The European bank stress test results released Friday, July 15, showed that only eight of 90 institutions "failed." But given the widespread exposure of European banks to the continent’s sovereign debt crisis, that assessment may mean little, The New York Times reports.
The stress tests gave plenty of information about how much government bonds the banks hold from the troubled economies of Greece, Portugal, Spain and Italy. Those bonds’ prices just keep falling further and further.
Banks in Belgium, Greece and Italy are stuck with holdings of bonds issued by their native governments that total 60 percent to 90 percent of the banking system’s capital in those nations.
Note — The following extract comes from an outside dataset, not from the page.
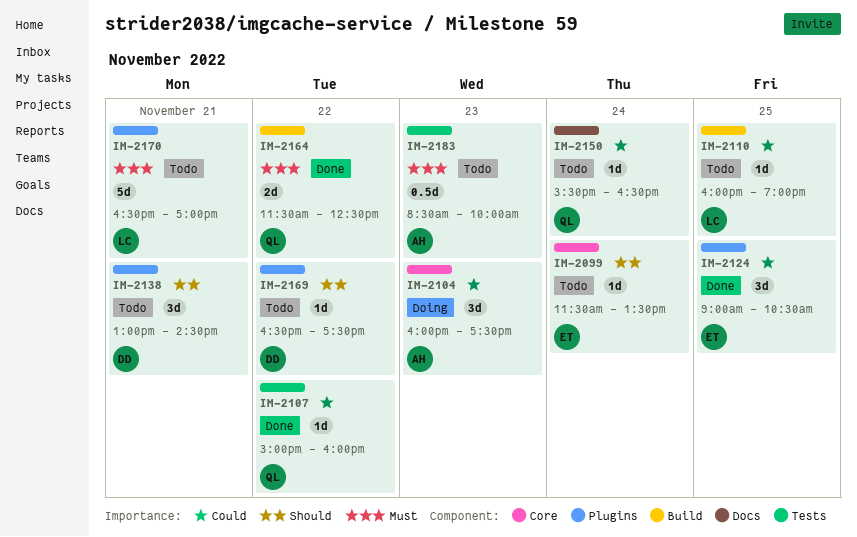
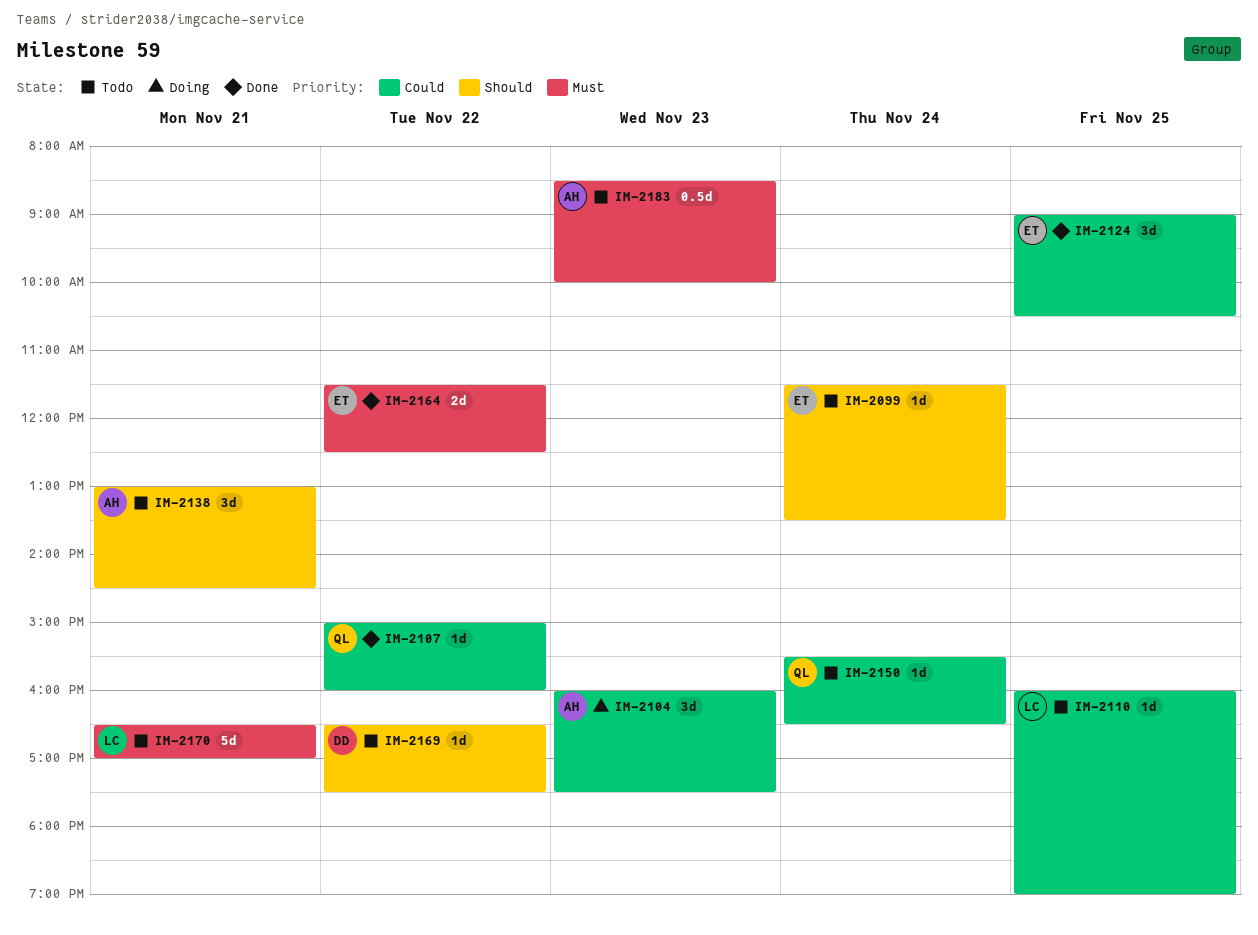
IM-2138, owner: DD -> AH
IM-2164, owner: QL -> ET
That’s going to make it much tougher for European governments to finance their budget deficits, as the banks will almost certainly become less willing buyers of the governments’ debt.
Many experts have urged European authorities to move quickly to force banks to recapitalize, as the United States and United Kingdom did during the financial crisis of 2008-09.
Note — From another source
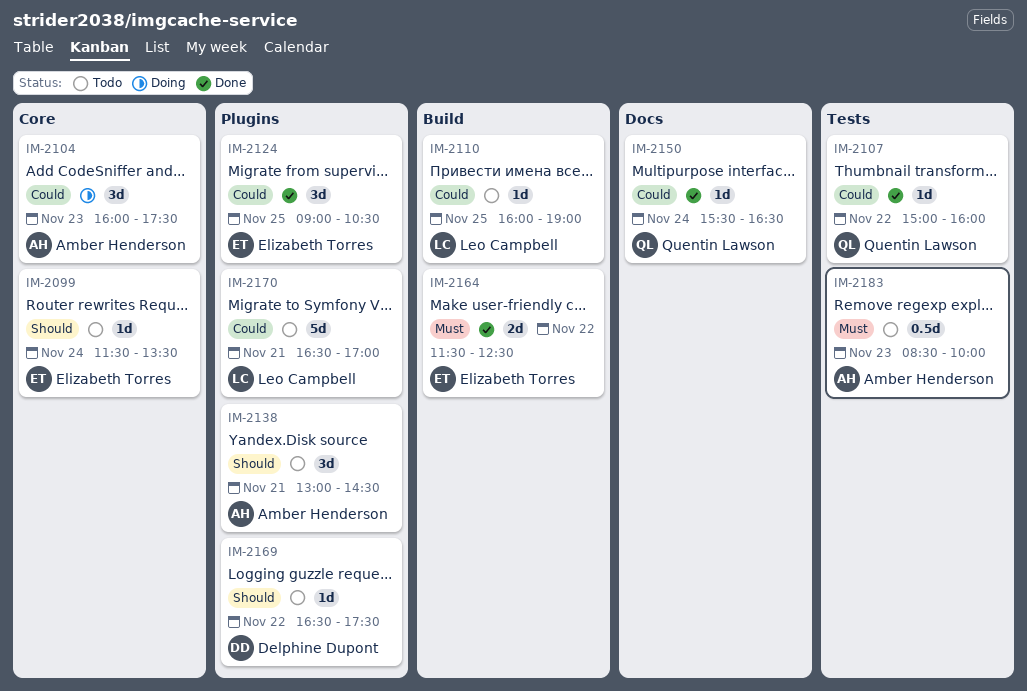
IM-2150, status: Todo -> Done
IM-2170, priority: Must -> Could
The stress tests indicate that European banks don’t have much capital to guard them against losses from their sovereign European debt holdings.
So, in effect, the stress tests have simply created more stress.
"The country-by-country exposure (data) is better than any data we've seen before," Alastair Ryan, a banking analyst at UBS, tells The Wall Street Journal. "It's giving me more things to be fearful of," he adds, referring to plain vanilla loans to non-government borrowers as well.